— start RECORDS TO USE —
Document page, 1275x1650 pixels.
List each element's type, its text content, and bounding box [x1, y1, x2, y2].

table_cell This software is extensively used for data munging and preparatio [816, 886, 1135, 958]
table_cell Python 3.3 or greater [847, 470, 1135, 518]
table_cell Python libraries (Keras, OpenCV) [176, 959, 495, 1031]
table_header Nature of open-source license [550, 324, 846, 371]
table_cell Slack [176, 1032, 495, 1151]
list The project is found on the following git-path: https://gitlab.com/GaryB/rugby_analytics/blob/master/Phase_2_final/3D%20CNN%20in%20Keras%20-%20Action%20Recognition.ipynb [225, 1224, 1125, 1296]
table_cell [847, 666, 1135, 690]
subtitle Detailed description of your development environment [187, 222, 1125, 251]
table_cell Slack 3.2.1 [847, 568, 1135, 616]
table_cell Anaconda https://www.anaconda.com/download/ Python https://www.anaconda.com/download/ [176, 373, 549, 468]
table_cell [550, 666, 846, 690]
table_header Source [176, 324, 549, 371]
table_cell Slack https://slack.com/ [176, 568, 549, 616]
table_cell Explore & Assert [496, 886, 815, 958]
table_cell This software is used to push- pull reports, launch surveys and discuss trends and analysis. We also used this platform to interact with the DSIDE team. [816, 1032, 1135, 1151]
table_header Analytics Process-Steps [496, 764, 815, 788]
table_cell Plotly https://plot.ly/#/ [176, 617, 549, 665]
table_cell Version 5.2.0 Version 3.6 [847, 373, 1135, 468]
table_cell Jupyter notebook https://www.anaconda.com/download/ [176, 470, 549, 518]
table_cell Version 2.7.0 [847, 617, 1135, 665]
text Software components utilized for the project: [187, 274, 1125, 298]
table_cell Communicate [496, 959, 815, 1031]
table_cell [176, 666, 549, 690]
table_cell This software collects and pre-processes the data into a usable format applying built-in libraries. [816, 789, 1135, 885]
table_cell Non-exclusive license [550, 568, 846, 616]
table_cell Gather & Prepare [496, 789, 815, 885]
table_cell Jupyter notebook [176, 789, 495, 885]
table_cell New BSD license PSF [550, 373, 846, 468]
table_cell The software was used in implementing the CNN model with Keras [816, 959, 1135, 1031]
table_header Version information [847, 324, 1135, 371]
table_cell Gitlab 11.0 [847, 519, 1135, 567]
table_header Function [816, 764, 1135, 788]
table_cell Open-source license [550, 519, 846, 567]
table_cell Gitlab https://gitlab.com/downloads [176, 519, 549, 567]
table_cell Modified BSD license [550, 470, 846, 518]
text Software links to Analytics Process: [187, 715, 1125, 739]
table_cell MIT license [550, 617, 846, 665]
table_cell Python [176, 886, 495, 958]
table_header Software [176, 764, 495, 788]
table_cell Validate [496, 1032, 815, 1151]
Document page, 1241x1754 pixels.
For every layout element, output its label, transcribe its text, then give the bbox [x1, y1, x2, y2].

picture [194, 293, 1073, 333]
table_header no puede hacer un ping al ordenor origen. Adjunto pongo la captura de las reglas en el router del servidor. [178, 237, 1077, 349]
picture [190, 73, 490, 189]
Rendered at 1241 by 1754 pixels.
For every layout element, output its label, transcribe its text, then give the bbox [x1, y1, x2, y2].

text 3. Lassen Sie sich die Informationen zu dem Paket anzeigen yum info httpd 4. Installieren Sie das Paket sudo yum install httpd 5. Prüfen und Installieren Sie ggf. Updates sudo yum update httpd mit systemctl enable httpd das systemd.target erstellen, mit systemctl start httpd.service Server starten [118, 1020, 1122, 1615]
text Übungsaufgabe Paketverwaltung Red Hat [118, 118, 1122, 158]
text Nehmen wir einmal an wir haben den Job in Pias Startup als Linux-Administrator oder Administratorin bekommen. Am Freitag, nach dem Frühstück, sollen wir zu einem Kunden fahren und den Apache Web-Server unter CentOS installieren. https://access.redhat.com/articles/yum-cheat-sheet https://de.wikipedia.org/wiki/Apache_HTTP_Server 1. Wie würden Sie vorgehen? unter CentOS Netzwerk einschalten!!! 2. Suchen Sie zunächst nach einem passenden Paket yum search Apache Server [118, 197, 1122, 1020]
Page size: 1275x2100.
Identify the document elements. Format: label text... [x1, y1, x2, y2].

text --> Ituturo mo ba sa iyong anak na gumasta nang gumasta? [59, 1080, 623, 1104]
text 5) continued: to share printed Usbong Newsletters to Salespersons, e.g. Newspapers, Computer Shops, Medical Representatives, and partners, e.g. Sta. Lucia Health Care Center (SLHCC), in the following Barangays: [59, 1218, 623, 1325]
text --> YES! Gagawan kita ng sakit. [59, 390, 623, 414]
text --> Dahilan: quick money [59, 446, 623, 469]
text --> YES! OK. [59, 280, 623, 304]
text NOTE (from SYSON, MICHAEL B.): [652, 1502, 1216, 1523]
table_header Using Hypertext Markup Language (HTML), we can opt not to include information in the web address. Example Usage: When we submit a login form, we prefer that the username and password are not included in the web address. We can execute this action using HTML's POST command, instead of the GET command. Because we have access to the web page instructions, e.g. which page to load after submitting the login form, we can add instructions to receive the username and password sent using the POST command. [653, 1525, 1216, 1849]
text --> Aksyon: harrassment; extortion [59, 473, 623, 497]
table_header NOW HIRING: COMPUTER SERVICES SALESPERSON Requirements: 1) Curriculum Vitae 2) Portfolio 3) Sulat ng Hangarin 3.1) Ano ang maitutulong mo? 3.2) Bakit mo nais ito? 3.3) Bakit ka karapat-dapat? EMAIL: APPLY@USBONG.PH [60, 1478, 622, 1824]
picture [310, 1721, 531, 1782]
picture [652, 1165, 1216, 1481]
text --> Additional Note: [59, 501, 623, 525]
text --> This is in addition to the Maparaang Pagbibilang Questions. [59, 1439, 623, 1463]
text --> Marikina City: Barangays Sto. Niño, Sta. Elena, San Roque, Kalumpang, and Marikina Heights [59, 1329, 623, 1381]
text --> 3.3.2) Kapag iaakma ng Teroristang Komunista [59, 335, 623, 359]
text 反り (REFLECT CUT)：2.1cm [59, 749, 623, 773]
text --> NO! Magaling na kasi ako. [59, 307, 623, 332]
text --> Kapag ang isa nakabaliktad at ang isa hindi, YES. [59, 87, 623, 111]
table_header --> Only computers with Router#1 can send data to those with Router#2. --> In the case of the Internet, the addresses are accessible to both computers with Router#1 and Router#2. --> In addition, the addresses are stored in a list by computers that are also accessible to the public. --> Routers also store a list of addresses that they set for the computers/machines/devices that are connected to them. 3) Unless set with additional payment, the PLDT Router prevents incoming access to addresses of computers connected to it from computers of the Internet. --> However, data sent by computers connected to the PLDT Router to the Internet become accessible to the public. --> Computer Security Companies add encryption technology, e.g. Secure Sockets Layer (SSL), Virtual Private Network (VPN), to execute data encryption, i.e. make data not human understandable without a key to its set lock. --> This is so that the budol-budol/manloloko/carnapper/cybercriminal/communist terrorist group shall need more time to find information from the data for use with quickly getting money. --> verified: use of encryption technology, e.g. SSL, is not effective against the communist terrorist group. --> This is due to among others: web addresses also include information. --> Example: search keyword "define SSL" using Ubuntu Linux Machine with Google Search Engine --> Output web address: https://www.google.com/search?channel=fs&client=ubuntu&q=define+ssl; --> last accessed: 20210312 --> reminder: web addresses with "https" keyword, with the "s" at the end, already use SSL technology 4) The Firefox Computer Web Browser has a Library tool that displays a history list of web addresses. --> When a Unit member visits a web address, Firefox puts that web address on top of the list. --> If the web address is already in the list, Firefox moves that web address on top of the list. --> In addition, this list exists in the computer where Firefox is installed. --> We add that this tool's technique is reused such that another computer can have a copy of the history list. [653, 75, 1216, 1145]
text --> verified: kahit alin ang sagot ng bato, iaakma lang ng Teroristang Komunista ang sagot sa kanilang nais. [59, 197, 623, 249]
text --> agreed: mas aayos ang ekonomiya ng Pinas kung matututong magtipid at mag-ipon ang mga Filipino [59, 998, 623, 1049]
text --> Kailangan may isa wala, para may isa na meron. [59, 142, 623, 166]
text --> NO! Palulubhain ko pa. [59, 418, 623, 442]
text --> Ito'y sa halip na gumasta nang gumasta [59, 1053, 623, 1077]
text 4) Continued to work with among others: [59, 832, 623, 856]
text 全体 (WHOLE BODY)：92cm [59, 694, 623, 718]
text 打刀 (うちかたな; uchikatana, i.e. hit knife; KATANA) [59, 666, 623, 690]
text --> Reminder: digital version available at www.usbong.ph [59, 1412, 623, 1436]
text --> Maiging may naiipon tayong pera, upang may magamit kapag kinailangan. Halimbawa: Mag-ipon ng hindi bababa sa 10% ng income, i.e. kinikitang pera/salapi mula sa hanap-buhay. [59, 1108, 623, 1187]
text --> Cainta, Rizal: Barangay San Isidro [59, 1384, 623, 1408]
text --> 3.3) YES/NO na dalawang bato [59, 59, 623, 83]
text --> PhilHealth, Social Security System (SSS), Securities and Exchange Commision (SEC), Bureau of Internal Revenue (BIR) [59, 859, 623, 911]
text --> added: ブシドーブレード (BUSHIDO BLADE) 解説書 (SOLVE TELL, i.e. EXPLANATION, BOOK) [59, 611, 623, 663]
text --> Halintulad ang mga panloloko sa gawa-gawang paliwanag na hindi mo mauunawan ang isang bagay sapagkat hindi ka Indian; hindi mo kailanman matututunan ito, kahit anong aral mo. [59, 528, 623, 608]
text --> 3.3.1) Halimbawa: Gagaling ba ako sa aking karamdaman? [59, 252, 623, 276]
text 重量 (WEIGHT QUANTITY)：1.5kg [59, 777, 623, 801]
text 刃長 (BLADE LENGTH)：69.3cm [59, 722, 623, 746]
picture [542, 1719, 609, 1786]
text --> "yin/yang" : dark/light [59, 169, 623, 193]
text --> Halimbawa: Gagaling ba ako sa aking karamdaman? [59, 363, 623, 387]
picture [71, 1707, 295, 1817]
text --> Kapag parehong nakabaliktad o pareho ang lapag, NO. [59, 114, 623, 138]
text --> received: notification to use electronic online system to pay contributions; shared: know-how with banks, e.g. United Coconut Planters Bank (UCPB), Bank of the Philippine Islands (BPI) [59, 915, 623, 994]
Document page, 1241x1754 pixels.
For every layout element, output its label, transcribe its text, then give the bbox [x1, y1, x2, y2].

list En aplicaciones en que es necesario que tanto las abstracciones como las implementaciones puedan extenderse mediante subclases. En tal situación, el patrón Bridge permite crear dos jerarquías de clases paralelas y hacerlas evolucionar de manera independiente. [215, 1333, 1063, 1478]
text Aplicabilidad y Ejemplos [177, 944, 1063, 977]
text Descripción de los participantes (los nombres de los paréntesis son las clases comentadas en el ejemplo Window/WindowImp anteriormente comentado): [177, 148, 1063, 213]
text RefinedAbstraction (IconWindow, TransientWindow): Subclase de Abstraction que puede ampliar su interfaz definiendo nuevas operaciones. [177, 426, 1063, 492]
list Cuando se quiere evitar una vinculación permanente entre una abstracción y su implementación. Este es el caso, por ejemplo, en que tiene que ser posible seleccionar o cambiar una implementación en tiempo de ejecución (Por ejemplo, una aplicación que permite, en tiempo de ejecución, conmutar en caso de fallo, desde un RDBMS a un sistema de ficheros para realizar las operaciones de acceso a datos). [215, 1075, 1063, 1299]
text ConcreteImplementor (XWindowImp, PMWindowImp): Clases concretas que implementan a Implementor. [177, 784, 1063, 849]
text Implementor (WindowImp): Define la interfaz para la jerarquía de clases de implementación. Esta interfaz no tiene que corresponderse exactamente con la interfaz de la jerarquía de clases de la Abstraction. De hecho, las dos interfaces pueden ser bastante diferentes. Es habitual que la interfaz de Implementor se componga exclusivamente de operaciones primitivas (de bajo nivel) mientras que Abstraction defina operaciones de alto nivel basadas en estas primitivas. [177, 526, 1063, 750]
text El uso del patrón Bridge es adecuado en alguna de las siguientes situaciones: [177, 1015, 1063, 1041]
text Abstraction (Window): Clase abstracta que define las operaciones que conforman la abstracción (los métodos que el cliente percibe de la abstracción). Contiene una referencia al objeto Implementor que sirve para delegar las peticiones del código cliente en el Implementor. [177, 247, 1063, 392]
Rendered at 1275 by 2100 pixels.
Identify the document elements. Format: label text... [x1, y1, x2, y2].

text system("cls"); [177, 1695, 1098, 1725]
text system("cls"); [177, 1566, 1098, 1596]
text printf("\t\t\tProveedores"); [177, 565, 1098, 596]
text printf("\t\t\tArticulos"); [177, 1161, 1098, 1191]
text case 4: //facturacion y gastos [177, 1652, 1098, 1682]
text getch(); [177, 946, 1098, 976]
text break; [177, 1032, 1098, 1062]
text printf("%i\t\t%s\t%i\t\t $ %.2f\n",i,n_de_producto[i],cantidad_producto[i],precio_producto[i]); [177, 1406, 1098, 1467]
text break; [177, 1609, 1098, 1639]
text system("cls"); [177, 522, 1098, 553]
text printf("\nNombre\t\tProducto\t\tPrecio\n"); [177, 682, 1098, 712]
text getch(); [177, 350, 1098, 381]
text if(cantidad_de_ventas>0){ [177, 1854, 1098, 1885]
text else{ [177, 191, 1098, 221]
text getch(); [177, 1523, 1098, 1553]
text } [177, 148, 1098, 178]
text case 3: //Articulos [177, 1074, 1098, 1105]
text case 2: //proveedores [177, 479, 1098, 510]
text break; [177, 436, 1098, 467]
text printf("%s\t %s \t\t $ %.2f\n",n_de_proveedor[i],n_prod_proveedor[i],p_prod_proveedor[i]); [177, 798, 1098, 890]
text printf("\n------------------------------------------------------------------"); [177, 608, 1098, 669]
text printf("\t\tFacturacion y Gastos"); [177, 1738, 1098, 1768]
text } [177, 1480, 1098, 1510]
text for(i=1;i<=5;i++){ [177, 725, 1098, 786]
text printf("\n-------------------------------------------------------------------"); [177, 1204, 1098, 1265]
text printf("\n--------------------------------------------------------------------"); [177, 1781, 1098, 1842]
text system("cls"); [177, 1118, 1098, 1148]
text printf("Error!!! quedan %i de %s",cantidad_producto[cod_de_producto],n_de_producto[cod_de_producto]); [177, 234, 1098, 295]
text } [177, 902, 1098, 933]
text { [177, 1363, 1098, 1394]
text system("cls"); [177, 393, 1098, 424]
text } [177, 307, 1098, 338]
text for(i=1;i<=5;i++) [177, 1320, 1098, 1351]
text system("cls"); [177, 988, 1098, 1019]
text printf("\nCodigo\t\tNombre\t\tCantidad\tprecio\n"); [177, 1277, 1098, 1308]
— end RECORDS TO USE —
Set down, exactly as they appear, the lines from the very start of the items above through the line with "List each element's", both included.

▶ _FINAL RESULT_
Document page, 1275x1650 pixels.
List each element's type, its text content, and bounding box [x1, y1, x2, y2].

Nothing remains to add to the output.